From habitat magazine - issue 35, doing it
Production designer Ana Miskell is bringing the Shortland Street set to life one wall at a time.
As Michael Galvin rehearses lines on Shortland Street, he’s oblivious to the whirl of colour around him. The crew on the TVNZ 2 drama dash around him moving cameras, cupboards and even the kitchen sink into the set. The townhouse of Michael’s character, Chris Warner, begins to form, and walls in Resene Green Meets Blue and half strength Resene Heathered Grey roll into place. When the director calls action, the Warner home comes alive with a heated argument between the characters. The drama feels authentic thanks, in part, to this ingenious townhouse on wheels, but its designer has fled the scene – she’s already busy dreaming up the next incredible set.
Ana Miskell began her journey as an architecture student at the University of Auckland. Seventeen years on, she is now the production designer for New Zealand’s longest-running television drama, Shortland Street. Ana was drawn to the art department since her first job as a runner driving around town collecting props.
“Every week here is different. There are lots of opportunities to be creative with the sets, and there are always new challenges that arise,” she says.
As head of the art department, Ana oversees Shortland Street’s two studios. The newest addition is the stately Warner townhouse, home to Chris Warner and his partner, Michelle. Ana says it was a big challenge creating a home for such an iconic character, but everyone, including the man who plays Chris Warner himself, is excited by the result.
“I love the new Warner townhouse,” says Michael. “Our art department is brilliant at what it does.”
Resene products have been on the scene of Shortland Street since the show’s onset in 1992. Ana’s design process is complex and time-consuming, from creating sketches and three-dimensional models to finding the right colour balance using Resene testpots and colour swatches.
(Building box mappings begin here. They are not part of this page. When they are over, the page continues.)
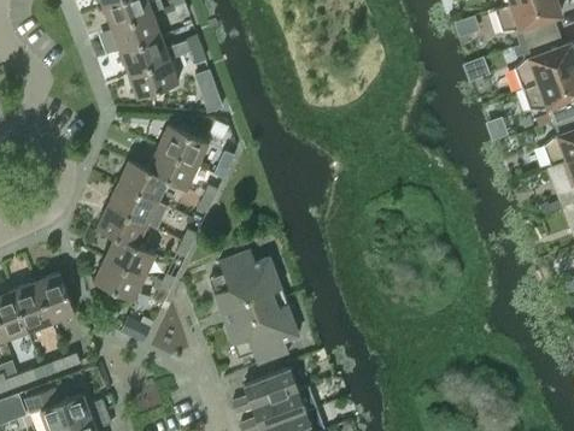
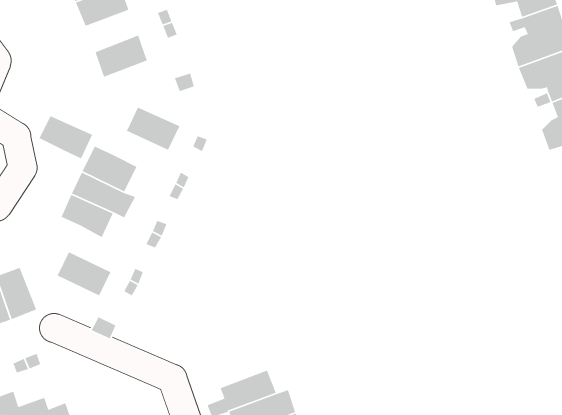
building: [121,36,178,75] -> none
building: [147,148,198,189] -> [38,115,93,159]
building: [105,236,156,278] -> none
building: [210,250,299,365] -> none

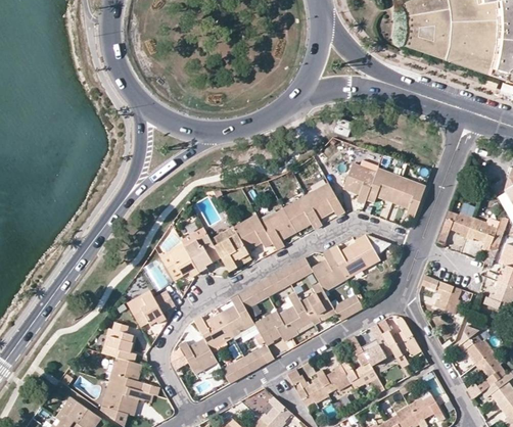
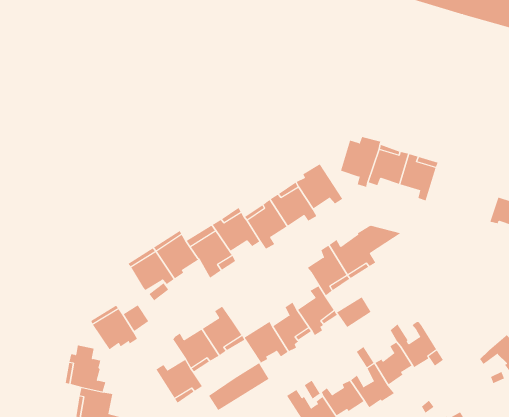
building: [438,210,474,244] -> none
building: [238,256,314,309] -> none
building: [421,276,461,314] -> none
Studio lighting makes colours appear lighter on screen, so Ana must select paint several shades darker than her intended colour palette.
With varying strengths of Resene Heathered Grey on the walls, the Warner townhouse glows with splashes of Resene Red Oxide on the staircase, and Resene Green Meets Blue on the alcove walls behind the kitchen. Resene Green Meets Blue is a favourite of Ana’s, and she’s used it in previous Warner homes.
“The deep tone of Resene Green Meets Blue works well with the actors’ skin tones,” says Ana.
A typical day sees Ana reading scripts and storylines – sometimes up to five months in advance – and designing the interior sets, selecting everything from props and vases to the Resene paint on the walls. These sets are constructed using ‘flats’, large walls on castors shifted around to form interiors. This allows for camera movement in tight spaces and means each set can be packed down to make room for another.
“We carefully choose our paint colours because many of the walls are used on several sets. It’s a big revolving world in there.”